I wasn’t a personal friend, just someone who dealt with him in the course of journalistic business. I went because I liked and admired him for his genuine kindness, gentle humour, and the cool intelligence, coupled with an unshakeable sense of right and wrong, that he followed wherever it led him – at times to some very uncomfortable places.

I didn’t always agree with him. He supported the merger of the reluctant Laverstock and Ford parish with the cash-strapped city council and I told him you shouldn’t override people’s democratically expressed views, no matter how much logical or financial sense you think it makes.

He enjoyed a good-humoured argument and didn’t take opposition personally.

A few weeks ago I attended the funeral of former councillor Cheryl Hill, another fearless free thinker, and someone who worked tirelessly to help launch the Salisbury Transition City group because she cared about the environment.

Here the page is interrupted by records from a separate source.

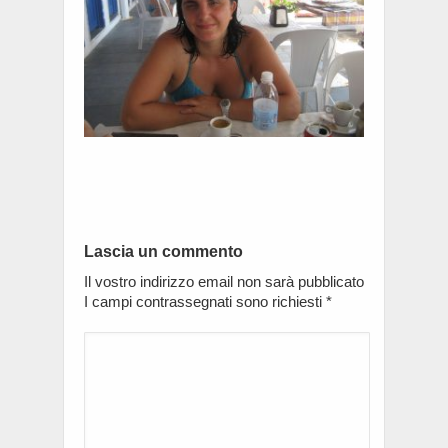
Lascia un commento
Il vostro indirizzo email non sarà pubblicato
I campi contrassegnati sono richiesti
*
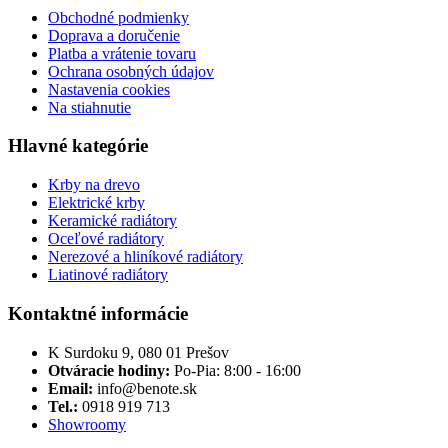
Obchodné podmienky
Doprava a doručenie
Platba a vrátenie tovaru
Ochrana osobných údajov
Nastavenia cookies
Na stiahnutie
Hlavné kategórie
Krby na drevo
Elektrické krby
Keramické radiátory
Oceľové radiátory
Nerezové a hliníkové radiátory
Liatinové radiátory
Kontaktné informácie
K Surdoku 9, 080 01 Prešov
Otváracie hodiny:
Po-Pia: 8:00 - 16:00
Email:
info@benote.sk
Tel.:
0918 919 713
Showroomy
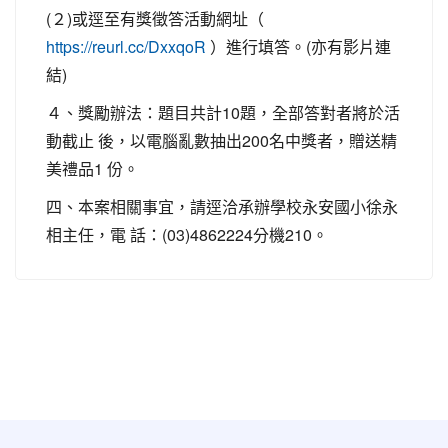
(２)或逕至有獎徵答活動網址（
）進行填答。(亦有影片連
https://reurl.cc/DxxqoR
結)
４、獎勵辦法：題目共計10題，全部答對者將於活
動截止 後，以電腦亂數抽出200名中獎者，贈送精
美禮品1 份。
四、本案相關事宜，請逕洽承辦學校永安國小徐永
相主任，電 話：(03)4862224分機210。
:::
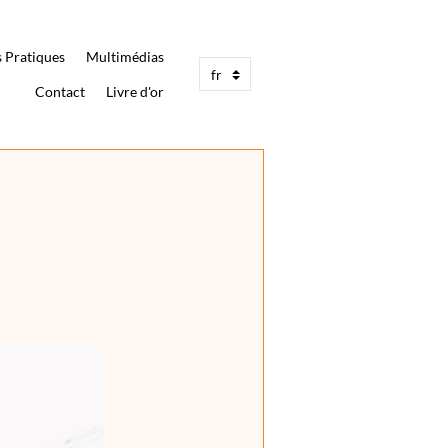
s Pratiques
Multimédias
Contact
Livre d'or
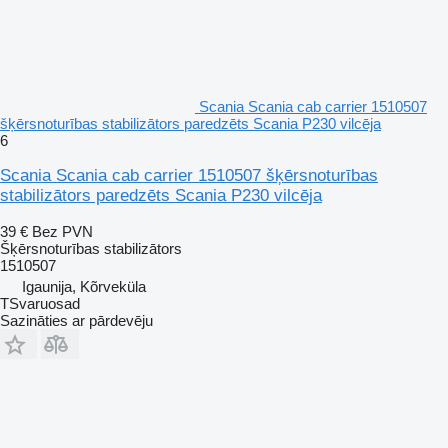
Scania Scania cab carrier 1510507
šķērsnoturības stabilizātors paredzēts Scania P230 vilcēja
6
Scania Scania cab carrier 1510507 šķērsnoturības
stabilizātors paredzēts Scania P230 vilcēja
39 €
Bez PVN
Šķērsnoturības stabilizātors
1510507
Igaunija, Kõrveküla
TSvaruosad
Sazināties ar pārdevēju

n Salisbury is not so blessed with independent-minded public-spirited individuals that it can afford to lose them.

It would be nice to think that the spirit of co-operation and harmony that prevails on occasions such as their funerals could linger on as their legacy to civic life.

Speaking of politics, if your brain, like mine, gets befuddled occasionally by so much stuff that isn’t ultimately very important, may I recommend a detox?

Try what’s grandly called a ‘mini cruise’ on Brittany Ferries with Orca, the charity working to protect Europe’s whales and dolphins.

Sailing from Portsmouth to Santander (and unfortunately back via Plymouth and a coach ride) gives you 48 hours to contemplate the hypnotic expanse of grey sea, fortunately calm on this occasion, with nothing more urgent to do than rush in a binocular-toting gaggle across the top deck as expert volunteers point out the various species.

The trip’s purpose is a population survey, and we recorded 800 creatures, among them common and striped dolphins, Risso’s dolphin, Cuvier’s beaked whales, fin and minke whales, harbour porpoise, tuna galore, and a passing turtle.

That’s not even counting the seabirds.

Not that I prised myself out of my bunk early enough to spot everything. 6am seemed to be the most productive time!

Truly a restorative experience. And as Orca puts it: “If we can’t look after animals as awe-inspiring, enigmatic and downright remarkable as whales and dolphins, what can we do?”

I should never have looked at my phone.

Stupidly I did, just once, only to see the BBC headline: “Whale hunt in Faroe Islands turns sea red with blood.”

That’s twice this week I’ve had tears in my eyes.